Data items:
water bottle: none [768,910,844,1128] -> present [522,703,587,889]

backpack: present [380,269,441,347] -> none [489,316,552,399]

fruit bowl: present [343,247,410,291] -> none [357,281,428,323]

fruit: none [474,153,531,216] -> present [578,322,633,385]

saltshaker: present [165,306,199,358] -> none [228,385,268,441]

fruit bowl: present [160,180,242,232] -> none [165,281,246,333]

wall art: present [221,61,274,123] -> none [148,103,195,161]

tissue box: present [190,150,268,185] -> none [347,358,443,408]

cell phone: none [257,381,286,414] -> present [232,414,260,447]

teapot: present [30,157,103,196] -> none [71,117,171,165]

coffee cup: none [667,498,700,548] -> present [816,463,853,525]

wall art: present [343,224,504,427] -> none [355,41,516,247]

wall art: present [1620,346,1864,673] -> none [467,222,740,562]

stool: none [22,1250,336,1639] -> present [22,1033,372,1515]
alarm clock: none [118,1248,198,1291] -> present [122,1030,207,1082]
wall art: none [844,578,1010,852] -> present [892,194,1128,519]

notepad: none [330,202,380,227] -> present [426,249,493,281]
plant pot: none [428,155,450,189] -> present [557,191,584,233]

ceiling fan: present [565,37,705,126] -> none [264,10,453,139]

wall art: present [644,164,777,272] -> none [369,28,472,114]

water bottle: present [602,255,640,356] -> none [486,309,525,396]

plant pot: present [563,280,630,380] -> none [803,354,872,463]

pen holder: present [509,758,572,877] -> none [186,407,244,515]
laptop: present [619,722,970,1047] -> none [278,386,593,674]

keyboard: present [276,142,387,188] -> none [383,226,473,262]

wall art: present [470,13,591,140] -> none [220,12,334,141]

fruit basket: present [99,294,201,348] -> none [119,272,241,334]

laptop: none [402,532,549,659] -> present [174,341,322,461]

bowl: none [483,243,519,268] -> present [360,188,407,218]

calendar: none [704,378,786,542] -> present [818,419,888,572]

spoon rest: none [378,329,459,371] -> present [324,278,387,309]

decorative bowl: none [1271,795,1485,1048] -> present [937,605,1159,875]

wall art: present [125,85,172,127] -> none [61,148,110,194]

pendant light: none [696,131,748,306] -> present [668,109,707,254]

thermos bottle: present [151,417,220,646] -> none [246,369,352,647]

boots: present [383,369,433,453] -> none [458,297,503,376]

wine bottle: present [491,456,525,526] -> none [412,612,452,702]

● **DIRECTIONS**
Set down, exactly as they appear above, all lines from the one that has "wall art: present [125,85,172,127]" down to the one that has "boots: present [383,369,433,453]", including those two and no others.

● **TASK SOLUTION**
wall art: present [125,85,172,127] -> none [61,148,110,194]

pendant light: none [696,131,748,306] -> present [668,109,707,254]

thermos bottle: present [151,417,220,646] -> none [246,369,352,647]

boots: present [383,369,433,453] -> none [458,297,503,376]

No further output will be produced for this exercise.